Отрывок:

И смотрю, немолодому моему собеседнику сложно. Спрашиваю осторожно, что он, кто он. Летит из Австралии, где работал, к себе домой. И я осведомился, почему же он не говорит по-английски. Удивился он ужасно: «Как не говорю? Я говорю, пусть язык и трудный». Слова он с трудом подбирает. И как тут не спросить: а вы по национальности кто? И слышу, что француз. Я обрадовался и сразу к нему на моем родном. (Дальше последовал целый ряд типичных выражений, но на арго. — Н. Д.) А человек молчит. Коряво говорит, еле-еле. И тут я ему стоп-стоп-стоп.

— Не подумали, что коллега по профессии, засланный на оседание за годы до вас?

(Записи из набора данных)

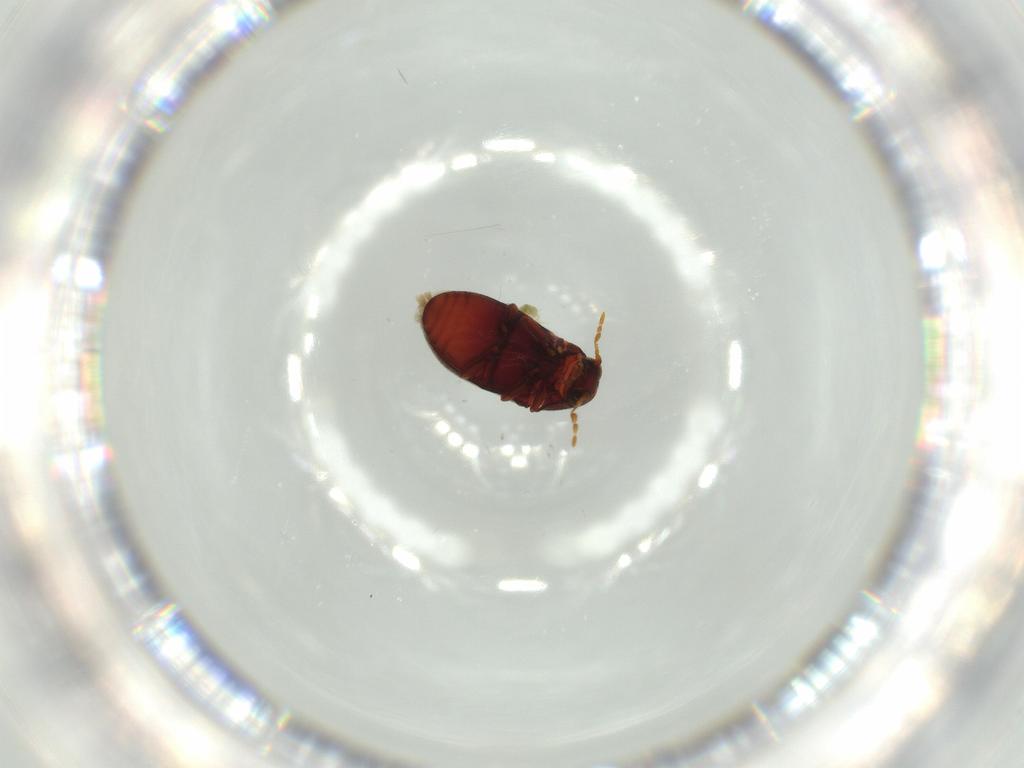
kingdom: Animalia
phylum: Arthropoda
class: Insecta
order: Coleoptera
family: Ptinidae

--

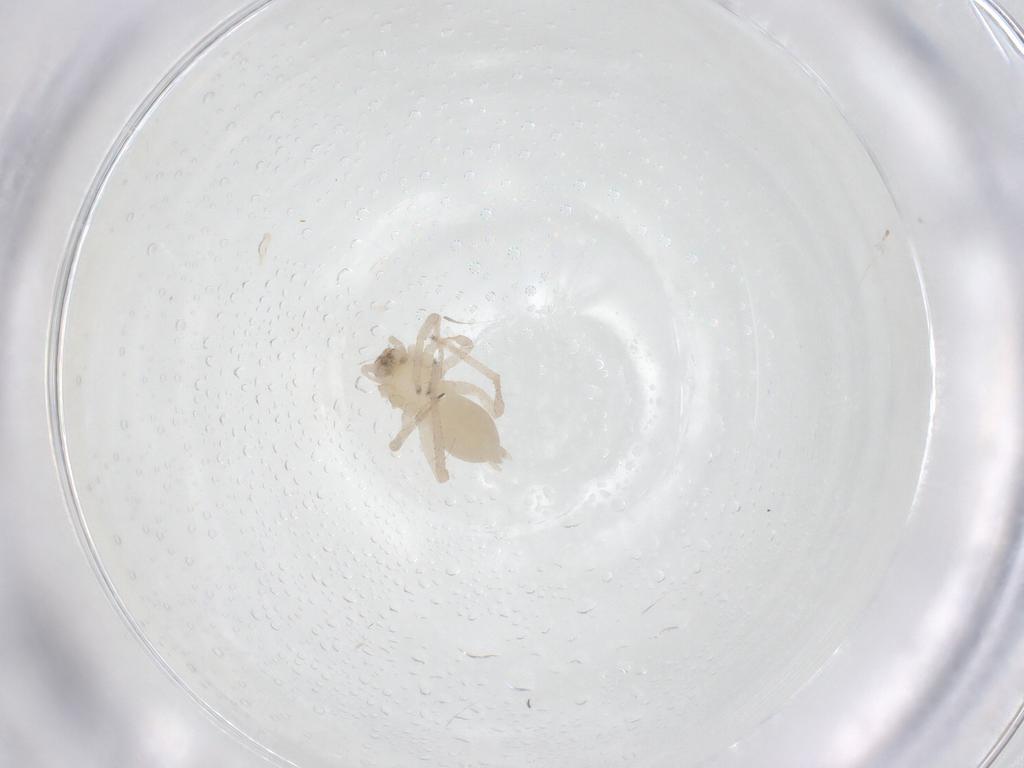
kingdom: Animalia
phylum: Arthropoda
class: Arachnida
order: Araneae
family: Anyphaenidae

* * *

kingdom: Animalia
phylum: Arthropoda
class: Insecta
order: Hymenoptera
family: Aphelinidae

Обязательные задания:
1 - Перепишите из отрывка все, начиная со слов «И смотрю, немолодому» и вплоть до слов «годы до вас?».
2 - Объясните по отрывку, почему рассказчик сразу заговорил с собеседником на своем родном языке.

Ответы к упражнениям:
1 -
И смотрю, немолодому моему собеседнику сложно. Спрашиваю осторожно, что он, кто он. Летит из Австралии, где работал, к себе домой. И я осведомился, почему же он не говорит по-английски. Удивился он ужасно: «Как не говорю? Я говорю, пусть язык и трудный». Слова он с трудом подбирает. И как тут не спросить: а вы по национальности кто? И слышу, что француз. Я обрадовался и сразу к нему на моем родном. (Дальше последовал целый ряд типичных выражений, но на арго. — Н. Д.) А человек молчит. Коряво говорит, еле-еле. И тут я ему стоп-стоп-стоп.

— Не подумали, что коллега по профессии, засланный на оседание за годы до вас?

2 - На вопрос о национальности собеседник ответил, что он француз. Рассказчик этому обрадовался и тут же обратился к нему на своем родном языке.